その、チーズケーキを売る、チーズケーキを食べてもらうっていうことが目的じゃなくて。今回はBERRYさんとですけど、農家さんが作っているものをチーズケーキを通して、その食べ手の皆さんに届けれたらっていう。媒体的な、ツール的、中継地点みたいな意味合いのチーズケーキになればいいなとは思っていて。チーズケーキ、僕の作るものを通して色んな繋がりが出来ればいいなって。それがまず第一にありますね。その農家さんの想いを、繋ぐ役みたいな。
今回のチーズケーキに関しては、いちごをいかに活かそうかって、そこに特化したっていう感じですね。
旅するチーズケーキ、また新たにどこに旅をさせよう
-第二弾は白いちご使います、じゃないですか。第三弾以降、どんなイメージがありますか?

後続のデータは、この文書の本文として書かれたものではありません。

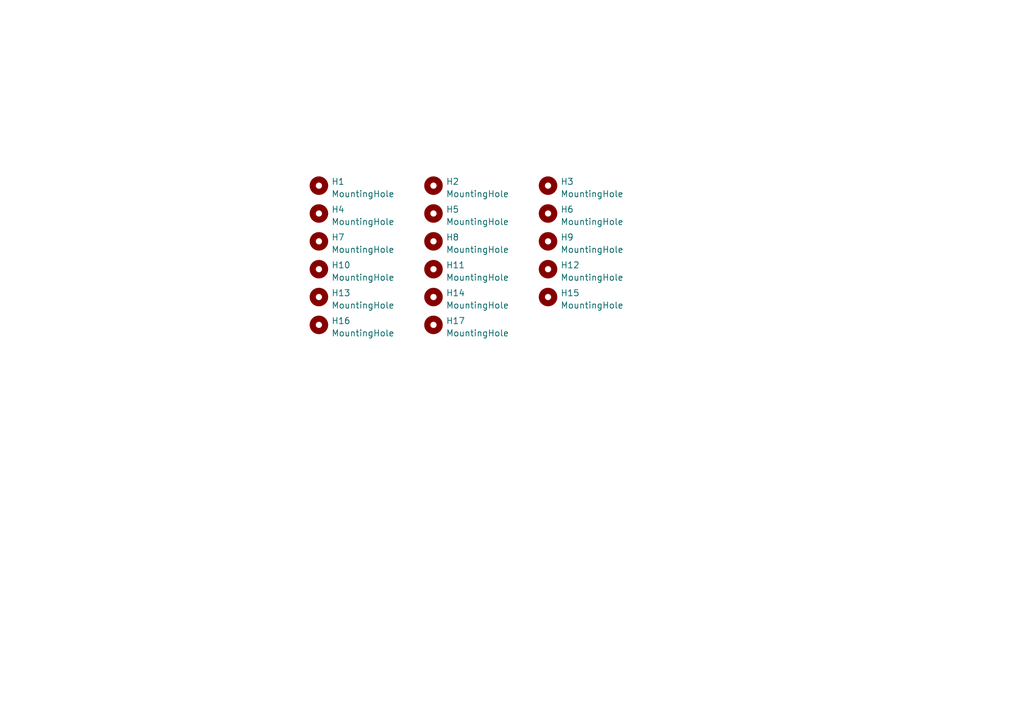
<source format=kicad_sch>
(kicad_sch
	(version 20231120)
	(generator "eeschema")
	(generator_version "8.0")
	(uuid "ea959d36-8de5-46ed-9962-26df3d30e237")
	(paper "A5")
	(title_block
		(title "EC Pro2 Mainboard")
		(date "2024-03-03")
		(rev "1.0")
		(company "LU.SV Solutions")
		(comment 1 "Cipulot PCB Design")
		(comment 2 "Cipulot")
		(comment 3 "CC-BY-NC-SA-4.0")
	)
	
	(symbol
		(lib_id "Mechanical:MountingHole")
		(at 65.405 66.675 0)
		(unit 1)
		(exclude_from_sim no)
		(in_bom yes)
		(on_board yes)
		(dnp no)
		(fields_autoplaced yes)
		(uuid "378f8562-e5e4-4355-912d-a2e2b9f5d0b6")
		(property "Reference" "H16"
			(at 67.945 65.8403 0)
			(effects
				(font
					(size 1.27 1.27)
				)
				(justify left)
			)
		)
		(property "Value" "MountingHole"
			(at 67.945 68.3772 0)
			(effects
				(font
					(size 1.27 1.27)
				)
				(justify left)
			)
		)
		(property "Footprint" "cipulot_parts:HOLE_M2"
			(at 65.405 66.675 0)
			(effects
				(font
					(size 1.27 1.27)
				)
				(hide yes)
			)
		)
		(property "Datasheet" "~"
			(at 65.405 66.675 0)
			(effects
				(font
					(size 1.27 1.27)
				)
				(hide yes)
			)
		)
		(property "Description" ""
			(at 65.405 66.675 0)
			(effects
				(font
					(size 1.27 1.27)
				)
				(hide yes)
			)
		)
		(instances
			(project "EC_Pro2_Mainboard"
				(path "/e63e39d7-6ac0-4ffd-8aa3-1841a4541b55/004107b0-ccf4-476d-9504-97bf1a9256af"
					(reference "H16")
					(unit 1)
				)
			)
		)
	)
	(symbol
		(lib_id "Mechanical:MountingHole")
		(at 88.9 55.245 0)
		(unit 1)
		(exclude_from_sim no)
		(in_bom yes)
		(on_board yes)
		(dnp no)
		(fields_autoplaced yes)
		(uuid "4e5b1372-d508-455a-8415-f1cf2b4e5487")
		(property "Reference" "H11"
			(at 91.44 54.4103 0)
			(effects
				(font
					(size 1.27 1.27)
				)
				(justify left)
			)
		)
		(property "Value" "MountingHole"
			(at 91.44 56.9472 0)
			(effects
				(font
					(size 1.27 1.27)
				)
				(justify left)
			)
		)
		(property "Footprint" "cipulot_parts:HOLE_M2"
			(at 88.9 55.245 0)
			(effects
				(font
					(size 1.27 1.27)
				)
				(hide yes)
			)
		)
		(property "Datasheet" "~"
			(at 88.9 55.245 0)
			(effects
				(font
					(size 1.27 1.27)
				)
				(hide yes)
			)
		)
		(property "Description" ""
			(at 88.9 55.245 0)
			(effects
				(font
					(size 1.27 1.27)
				)
				(hide yes)
			)
		)
		(instances
			(project "EC_Pro2_Mainboard"
				(path "/e63e39d7-6ac0-4ffd-8aa3-1841a4541b55/004107b0-ccf4-476d-9504-97bf1a9256af"
					(reference "H11")
					(unit 1)
				)
			)
		)
	)
	(symbol
		(lib_id "Mechanical:MountingHole")
		(at 88.9 43.815 0)
		(unit 1)
		(exclude_from_sim no)
		(in_bom yes)
		(on_board yes)
		(dnp no)
		(fields_autoplaced yes)
		(uuid "56d472dd-89d7-45e2-ab5d-290e59199879")
		(property "Reference" "H5"
			(at 91.44 42.9803 0)
			(effects
				(font
					(size 1.27 1.27)
				)
				(justify left)
			)
		)
		(property "Value" "MountingHole"
			(at 91.44 45.5172 0)
			(effects
				(font
					(size 1.27 1.27)
				)
				(justify left)
			)
		)
		(property "Footprint" "cipulot_parts:HOLE_M2"
			(at 88.9 43.815 0)
			(effects
				(font
					(size 1.27 1.27)
				)
				(hide yes)
			)
		)
		(property "Datasheet" "~"
			(at 88.9 43.815 0)
			(effects
				(font
					(size 1.27 1.27)
				)
				(hide yes)
			)
		)
		(property "Description" ""
			(at 88.9 43.815 0)
			(effects
				(font
					(size 1.27 1.27)
				)
				(hide yes)
			)
		)
		(instances
			(project "EC_Pro2_Mainboard"
				(path "/e63e39d7-6ac0-4ffd-8aa3-1841a4541b55/004107b0-ccf4-476d-9504-97bf1a9256af"
					(reference "H5")
					(unit 1)
				)
			)
		)
	)
	(symbol
		(lib_id "Mechanical:MountingHole")
		(at 112.395 55.245 0)
		(unit 1)
		(exclude_from_sim no)
		(in_bom yes)
		(on_board yes)
		(dnp no)
		(fields_autoplaced yes)
		(uuid "6ea8e2b6-d381-4286-b36f-549ac80cd63a")
		(property "Reference" "H12"
			(at 114.935 54.4103 0)
			(effects
				(font
					(size 1.27 1.27)
				)
				(justify left)
			)
		)
		(property "Value" "MountingHole"
			(at 114.935 56.9472 0)
			(effects
				(font
					(size 1.27 1.27)
				)
				(justify left)
			)
		)
		(property "Footprint" "cipulot_parts:HOLE_M2"
			(at 112.395 55.245 0)
			(effects
				(font
					(size 1.27 1.27)
				)
				(hide yes)
			)
		)
		(property "Datasheet" "~"
			(at 112.395 55.245 0)
			(effects
				(font
					(size 1.27 1.27)
				)
				(hide yes)
			)
		)
		(property "Description" ""
			(at 112.395 55.245 0)
			(effects
				(font
					(size 1.27 1.27)
				)
				(hide yes)
			)
		)
		(instances
			(project "EC_Pro2_Mainboard"
				(path "/e63e39d7-6ac0-4ffd-8aa3-1841a4541b55/004107b0-ccf4-476d-9504-97bf1a9256af"
					(reference "H12")
					(unit 1)
				)
			)
		)
	)
	(symbol
		(lib_id "Mechanical:MountingHole")
		(at 65.405 49.53 0)
		(unit 1)
		(exclude_from_sim no)
		(in_bom yes)
		(on_board yes)
		(dnp no)
		(fields_autoplaced yes)
		(uuid "75d441f1-86fd-40b1-ba17-d9df24a593c7")
		(property "Reference" "H7"
			(at 67.945 48.6953 0)
			(effects
				(font
					(size 1.27 1.27)
				)
				(justify left)
			)
		)
		(property "Value" "MountingHole"
			(at 67.945 51.2322 0)
			(effects
				(font
					(size 1.27 1.27)
				)
				(justify left)
			)
		)
		(property "Footprint" "cipulot_parts:HOLE_M2"
			(at 65.405 49.53 0)
			(effects
				(font
					(size 1.27 1.27)
				)
				(hide yes)
			)
		)
		(property "Datasheet" "~"
			(at 65.405 49.53 0)
			(effects
				(font
					(size 1.27 1.27)
				)
				(hide yes)
			)
		)
		(property "Description" ""
			(at 65.405 49.53 0)
			(effects
				(font
					(size 1.27 1.27)
				)
				(hide yes)
			)
		)
		(instances
			(project "EC_Pro2_Mainboard"
				(path "/e63e39d7-6ac0-4ffd-8aa3-1841a4541b55/004107b0-ccf4-476d-9504-97bf1a9256af"
					(reference "H7")
					(unit 1)
				)
			)
		)
	)
	(symbol
		(lib_id "Mechanical:MountingHole")
		(at 88.9 66.675 0)
		(unit 1)
		(exclude_from_sim no)
		(in_bom yes)
		(on_board yes)
		(dnp no)
		(fields_autoplaced yes)
		(uuid "7c671dc2-132f-4ed4-b64c-8f187e372957")
		(property "Reference" "H17"
			(at 91.44 65.8403 0)
			(effects
				(font
					(size 1.27 1.27)
				)
				(justify left)
			)
		)
		(property "Value" "MountingHole"
			(at 91.44 68.3772 0)
			(effects
				(font
					(size 1.27 1.27)
				)
				(justify left)
			)
		)
		(property "Footprint" "cipulot_parts:HOLE_M2"
			(at 88.9 66.675 0)
			(effects
				(font
					(size 1.27 1.27)
				)
				(hide yes)
			)
		)
		(property "Datasheet" "~"
			(at 88.9 66.675 0)
			(effects
				(font
					(size 1.27 1.27)
				)
				(hide yes)
			)
		)
		(property "Description" ""
			(at 88.9 66.675 0)
			(effects
				(font
					(size 1.27 1.27)
				)
				(hide yes)
			)
		)
		(instances
			(project "EC_Pro2_Mainboard"
				(path "/e63e39d7-6ac0-4ffd-8aa3-1841a4541b55/004107b0-ccf4-476d-9504-97bf1a9256af"
					(reference "H17")
					(unit 1)
				)
			)
		)
	)
	(symbol
		(lib_id "Mechanical:MountingHole")
		(at 65.405 60.96 0)
		(unit 1)
		(exclude_from_sim no)
		(in_bom yes)
		(on_board yes)
		(dnp no)
		(fields_autoplaced yes)
		(uuid "8302eb81-d98c-4075-a680-9198bb55f595")
		(property "Reference" "H13"
			(at 67.945 60.1253 0)
			(effects
				(font
					(size 1.27 1.27)
				)
				(justify left)
			)
		)
		(property "Value" "MountingHole"
			(at 67.945 62.6622 0)
			(effects
				(font
					(size 1.27 1.27)
				)
				(justify left)
			)
		)
		(property "Footprint" "cipulot_parts:HOLE_M2"
			(at 65.405 60.96 0)
			(effects
				(font
					(size 1.27 1.27)
				)
				(hide yes)
			)
		)
		(property "Datasheet" "~"
			(at 65.405 60.96 0)
			(effects
				(font
					(size 1.27 1.27)
				)
				(hide yes)
			)
		)
		(property "Description" ""
			(at 65.405 60.96 0)
			(effects
				(font
					(size 1.27 1.27)
				)
				(hide yes)
			)
		)
		(instances
			(project "EC_Pro2_Mainboard"
				(path "/e63e39d7-6ac0-4ffd-8aa3-1841a4541b55/004107b0-ccf4-476d-9504-97bf1a9256af"
					(reference "H13")
					(unit 1)
				)
			)
		)
	)
	(symbol
		(lib_id "Mechanical:MountingHole")
		(at 65.405 55.245 0)
		(unit 1)
		(exclude_from_sim no)
		(in_bom yes)
		(on_board yes)
		(dnp no)
		(fields_autoplaced yes)
		(uuid "95141ba0-2843-44e4-b411-93070582b670")
		(property "Reference" "H10"
			(at 67.945 54.4103 0)
			(effects
				(font
					(size 1.27 1.27)
				)
				(justify left)
			)
		)
		(property "Value" "MountingHole"
			(at 67.945 56.9472 0)
			(effects
				(font
					(size 1.27 1.27)
				)
				(justify left)
			)
		)
		(property "Footprint" "cipulot_parts:HOLE_M2"
			(at 65.405 55.245 0)
			(effects
				(font
					(size 1.27 1.27)
				)
				(hide yes)
			)
		)
		(property "Datasheet" "~"
			(at 65.405 55.245 0)
			(effects
				(font
					(size 1.27 1.27)
				)
				(hide yes)
			)
		)
		(property "Description" ""
			(at 65.405 55.245 0)
			(effects
				(font
					(size 1.27 1.27)
				)
				(hide yes)
			)
		)
		(instances
			(project "EC_Pro2_Mainboard"
				(path "/e63e39d7-6ac0-4ffd-8aa3-1841a4541b55/004107b0-ccf4-476d-9504-97bf1a9256af"
					(reference "H10")
					(unit 1)
				)
			)
		)
	)
	(symbol
		(lib_id "Mechanical:MountingHole")
		(at 112.395 43.815 0)
		(unit 1)
		(exclude_from_sim no)
		(in_bom yes)
		(on_board yes)
		(dnp no)
		(fields_autoplaced yes)
		(uuid "9ca3e065-c9cf-43b0-ac7e-04ce7f5fdb43")
		(property "Reference" "H6"
			(at 114.935 42.9803 0)
			(effects
				(font
					(size 1.27 1.27)
				)
				(justify left)
			)
		)
		(property "Value" "MountingHole"
			(at 114.935 45.5172 0)
			(effects
				(font
					(size 1.27 1.27)
				)
				(justify left)
			)
		)
		(property "Footprint" "cipulot_parts:HOLE_M2"
			(at 112.395 43.815 0)
			(effects
				(font
					(size 1.27 1.27)
				)
				(hide yes)
			)
		)
		(property "Datasheet" "~"
			(at 112.395 43.815 0)
			(effects
				(font
					(size 1.27 1.27)
				)
				(hide yes)
			)
		)
		(property "Description" ""
			(at 112.395 43.815 0)
			(effects
				(font
					(size 1.27 1.27)
				)
				(hide yes)
			)
		)
		(instances
			(project "EC_Pro2_Mainboard"
				(path "/e63e39d7-6ac0-4ffd-8aa3-1841a4541b55/004107b0-ccf4-476d-9504-97bf1a9256af"
					(reference "H6")
					(unit 1)
				)
			)
		)
	)
	(symbol
		(lib_id "Mechanical:MountingHole")
		(at 112.395 49.53 0)
		(unit 1)
		(exclude_from_sim no)
		(in_bom yes)
		(on_board yes)
		(dnp no)
		(fields_autoplaced yes)
		(uuid "af8b1fcd-2daa-41fd-8f1e-b99d2b6e80e6")
		(property "Reference" "H9"
			(at 114.935 48.6953 0)
			(effects
				(font
					(size 1.27 1.27)
				)
				(justify left)
			)
		)
		(property "Value" "MountingHole"
			(at 114.935 51.2322 0)
			(effects
				(font
					(size 1.27 1.27)
				)
				(justify left)
			)
		)
		(property "Footprint" "cipulot_parts:HOLE_M2"
			(at 112.395 49.53 0)
			(effects
				(font
					(size 1.27 1.27)
				)
				(hide yes)
			)
		)
		(property "Datasheet" "~"
			(at 112.395 49.53 0)
			(effects
				(font
					(size 1.27 1.27)
				)
				(hide yes)
			)
		)
		(property "Description" ""
			(at 112.395 49.53 0)
			(effects
				(font
					(size 1.27 1.27)
				)
				(hide yes)
			)
		)
		(instances
			(project "EC_Pro2_Mainboard"
				(path "/e63e39d7-6ac0-4ffd-8aa3-1841a4541b55/004107b0-ccf4-476d-9504-97bf1a9256af"
					(reference "H9")
					(unit 1)
				)
			)
		)
	)
	(symbol
		(lib_id "Mechanical:MountingHole")
		(at 88.9 38.1 0)
		(unit 1)
		(exclude_from_sim no)
		(in_bom yes)
		(on_board yes)
		(dnp no)
		(fields_autoplaced yes)
		(uuid "b3048afa-37dd-4390-a6bd-6436d3b40ad2")
		(property "Reference" "H2"
			(at 91.44 37.2653 0)
			(effects
				(font
					(size 1.27 1.27)
				)
				(justify left)
			)
		)
		(property "Value" "MountingHole"
			(at 91.44 39.8022 0)
			(effects
				(font
					(size 1.27 1.27)
				)
				(justify left)
			)
		)
		(property "Footprint" "cipulot_parts:HOLE_M2"
			(at 88.9 38.1 0)
			(effects
				(font
					(size 1.27 1.27)
				)
				(hide yes)
			)
		)
		(property "Datasheet" "~"
			(at 88.9 38.1 0)
			(effects
				(font
					(size 1.27 1.27)
				)
				(hide yes)
			)
		)
		(property "Description" ""
			(at 88.9 38.1 0)
			(effects
				(font
					(size 1.27 1.27)
				)
				(hide yes)
			)
		)
		(instances
			(project "EC_Pro2_Mainboard"
				(path "/e63e39d7-6ac0-4ffd-8aa3-1841a4541b55/004107b0-ccf4-476d-9504-97bf1a9256af"
					(reference "H2")
					(unit 1)
				)
			)
		)
	)
	(symbol
		(lib_id "Mechanical:MountingHole")
		(at 88.9 60.96 0)
		(unit 1)
		(exclude_from_sim no)
		(in_bom yes)
		(on_board yes)
		(dnp no)
		(fields_autoplaced yes)
		(uuid "bfe0a18c-310c-4465-9f6a-0d70657c8e6b")
		(property "Reference" "H14"
			(at 91.44 60.1253 0)
			(effects
				(font
					(size 1.27 1.27)
				)
				(justify left)
			)
		)
		(property "Value" "MountingHole"
			(at 91.44 62.6622 0)
			(effects
				(font
					(size 1.27 1.27)
				)
				(justify left)
			)
		)
		(property "Footprint" "cipulot_parts:HOLE_M2"
			(at 88.9 60.96 0)
			(effects
				(font
					(size 1.27 1.27)
				)
				(hide yes)
			)
		)
		(property "Datasheet" "~"
			(at 88.9 60.96 0)
			(effects
				(font
					(size 1.27 1.27)
				)
				(hide yes)
			)
		)
		(property "Description" ""
			(at 88.9 60.96 0)
			(effects
				(font
					(size 1.27 1.27)
				)
				(hide yes)
			)
		)
		(instances
			(project "EC_Pro2_Mainboard"
				(path "/e63e39d7-6ac0-4ffd-8aa3-1841a4541b55/004107b0-ccf4-476d-9504-97bf1a9256af"
					(reference "H14")
					(unit 1)
				)
			)
		)
	)
	(symbol
		(lib_id "Mechanical:MountingHole")
		(at 112.395 60.96 0)
		(unit 1)
		(exclude_from_sim no)
		(in_bom yes)
		(on_board yes)
		(dnp no)
		(fields_autoplaced yes)
		(uuid "c787ec53-0792-40de-8057-84a5388c5766")
		(property "Reference" "H15"
			(at 114.935 60.1253 0)
			(effects
				(font
					(size 1.27 1.27)
				)
				(justify left)
			)
		)
		(property "Value" "MountingHole"
			(at 114.935 62.6622 0)
			(effects
				(font
					(size 1.27 1.27)
				)
				(justify left)
			)
		)
		(property "Footprint" "cipulot_parts:HOLE_M2"
			(at 112.395 60.96 0)
			(effects
				(font
					(size 1.27 1.27)
				)
				(hide yes)
			)
		)
		(property "Datasheet" "~"
			(at 112.395 60.96 0)
			(effects
				(font
					(size 1.27 1.27)
				)
				(hide yes)
			)
		)
		(property "Description" ""
			(at 112.395 60.96 0)
			(effects
				(font
					(size 1.27 1.27)
				)
				(hide yes)
			)
		)
		(instances
			(project "EC_Pro2_Mainboard"
				(path "/e63e39d7-6ac0-4ffd-8aa3-1841a4541b55/004107b0-ccf4-476d-9504-97bf1a9256af"
					(reference "H15")
					(unit 1)
				)
			)
		)
	)
	(symbol
		(lib_id "Mechanical:MountingHole")
		(at 65.405 43.815 0)
		(unit 1)
		(exclude_from_sim no)
		(in_bom yes)
		(on_board yes)
		(dnp no)
		(fields_autoplaced yes)
		(uuid "c81ef830-4378-4388-bc99-6635d17a4d67")
		(property "Reference" "H4"
			(at 67.945 42.9803 0)
			(effects
				(font
					(size 1.27 1.27)
				)
				(justify left)
			)
		)
		(property "Value" "MountingHole"
			(at 67.945 45.5172 0)
			(effects
				(font
					(size 1.27 1.27)
				)
				(justify left)
			)
		)
		(property "Footprint" "cipulot_parts:HOLE_M2"
			(at 65.405 43.815 0)
			(effects
				(font
					(size 1.27 1.27)
				)
				(hide yes)
			)
		)
		(property "Datasheet" "~"
			(at 65.405 43.815 0)
			(effects
				(font
					(size 1.27 1.27)
				)
				(hide yes)
			)
		)
		(property "Description" ""
			(at 65.405 43.815 0)
			(effects
				(font
					(size 1.27 1.27)
				)
				(hide yes)
			)
		)
		(instances
			(project "EC_Pro2_Mainboard"
				(path "/e63e39d7-6ac0-4ffd-8aa3-1841a4541b55/004107b0-ccf4-476d-9504-97bf1a9256af"
					(reference "H4")
					(unit 1)
				)
			)
		)
	)
	(symbol
		(lib_id "Mechanical:MountingHole")
		(at 88.9 49.53 0)
		(unit 1)
		(exclude_from_sim no)
		(in_bom yes)
		(on_board yes)
		(dnp no)
		(fields_autoplaced yes)
		(uuid "cb2f7870-64e6-4503-8d67-e3d84c07de2c")
		(property "Reference" "H8"
			(at 91.44 48.6953 0)
			(effects
				(font
					(size 1.27 1.27)
				)
				(justify left)
			)
		)
		(property "Value" "MountingHole"
			(at 91.44 51.2322 0)
			(effects
				(font
					(size 1.27 1.27)
				)
				(justify left)
			)
		)
		(property "Footprint" "cipulot_parts:HOLE_M2"
			(at 88.9 49.53 0)
			(effects
				(font
					(size 1.27 1.27)
				)
				(hide yes)
			)
		)
		(property "Datasheet" "~"
			(at 88.9 49.53 0)
			(effects
				(font
					(size 1.27 1.27)
				)
				(hide yes)
			)
		)
		(property "Description" ""
			(at 88.9 49.53 0)
			(effects
				(font
					(size 1.27 1.27)
				)
				(hide yes)
			)
		)
		(instances
			(project "EC_Pro2_Mainboard"
				(path "/e63e39d7-6ac0-4ffd-8aa3-1841a4541b55/004107b0-ccf4-476d-9504-97bf1a9256af"
					(reference "H8")
					(unit 1)
				)
			)
		)
	)
	(symbol
		(lib_id "Mechanical:MountingHole")
		(at 65.405 38.1 0)
		(unit 1)
		(exclude_from_sim no)
		(in_bom yes)
		(on_board yes)
		(dnp no)
		(fields_autoplaced yes)
		(uuid "f267a468-5094-4252-9a12-a1c2f312544b")
		(property "Reference" "H1"
			(at 67.945 37.2653 0)
			(effects
				(font
					(size 1.27 1.27)
				)
				(justify left)
			)
		)
		(property "Value" "MountingHole"
			(at 67.945 39.8022 0)
			(effects
				(font
					(size 1.27 1.27)
				)
				(justify left)
			)
		)
		(property "Footprint" "cipulot_parts:HOLE_M2"
			(at 65.405 38.1 0)
			(effects
				(font
					(size 1.27 1.27)
				)
				(hide yes)
			)
		)
		(property "Datasheet" "~"
			(at 65.405 38.1 0)
			(effects
				(font
					(size 1.27 1.27)
				)
				(hide yes)
			)
		)
		(property "Description" ""
			(at 65.405 38.1 0)
			(effects
				(font
					(size 1.27 1.27)
				)
				(hide yes)
			)
		)
		(instances
			(project "EC_Pro2_Mainboard"
				(path "/e63e39d7-6ac0-4ffd-8aa3-1841a4541b55/004107b0-ccf4-476d-9504-97bf1a9256af"
					(reference "H1")
					(unit 1)
				)
			)
		)
	)
	(symbol
		(lib_id "Mechanical:MountingHole")
		(at 112.395 38.1 0)
		(unit 1)
		(exclude_from_sim no)
		(in_bom yes)
		(on_board yes)
		(dnp no)
		(fields_autoplaced yes)
		(uuid "face3e0c-18ad-45b0-9136-66adb8e64f7b")
		(property "Reference" "H3"
			(at 114.935 37.2653 0)
			(effects
				(font
					(size 1.27 1.27)
				)
				(justify left)
			)
		)
		(property "Value" "MountingHole"
			(at 114.935 39.8022 0)
			(effects
				(font
					(size 1.27 1.27)
				)
				(justify left)
			)
		)
		(property "Footprint" "cipulot_parts:HOLE_M2"
			(at 112.395 38.1 0)
			(effects
				(font
					(size 1.27 1.27)
				)
				(hide yes)
			)
		)
		(property "Datasheet" "~"
			(at 112.395 38.1 0)
			(effects
				(font
					(size 1.27 1.27)
				)
				(hide yes)
			)
		)
		(property "Description" ""
			(at 112.395 38.1 0)
			(effects
				(font
					(size 1.27 1.27)
				)
				(hide yes)
			)
		)
		(instances
			(project "EC_Pro2_Mainboard"
				(path "/e63e39d7-6ac0-4ffd-8aa3-1841a4541b55/004107b0-ccf4-476d-9504-97bf1a9256af"
					(reference "H3")
					(unit 1)
				)
			)
		)
	)
)
</source>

本当に色んな方とそういう企画が出来たら良いなと。今回いちご農家さんでしたけど、そういうふうに、届けたいっていう人がどんどん出てきていただけたら、すごい嬉しいです。コンテンツの一つになるのかなって。
-なるほど。ありがとうございます。では最後に。旅するシェフと旅するチーズケーキっていう組み合わせだとは思うのですが、山﨑さんは、どこに旅をしに向かうのかっていうところをお伺いしたいです。
なんですかね。料理にもそうですし、販売する側、問屋さんみたいなことって結局中継地点の役割でしかないと、正直に思っててて。単純にいかに想いを膨らませて届けれるかっていうところを、大本のテーマに色んな動きが出来たら良いなとは思ってます。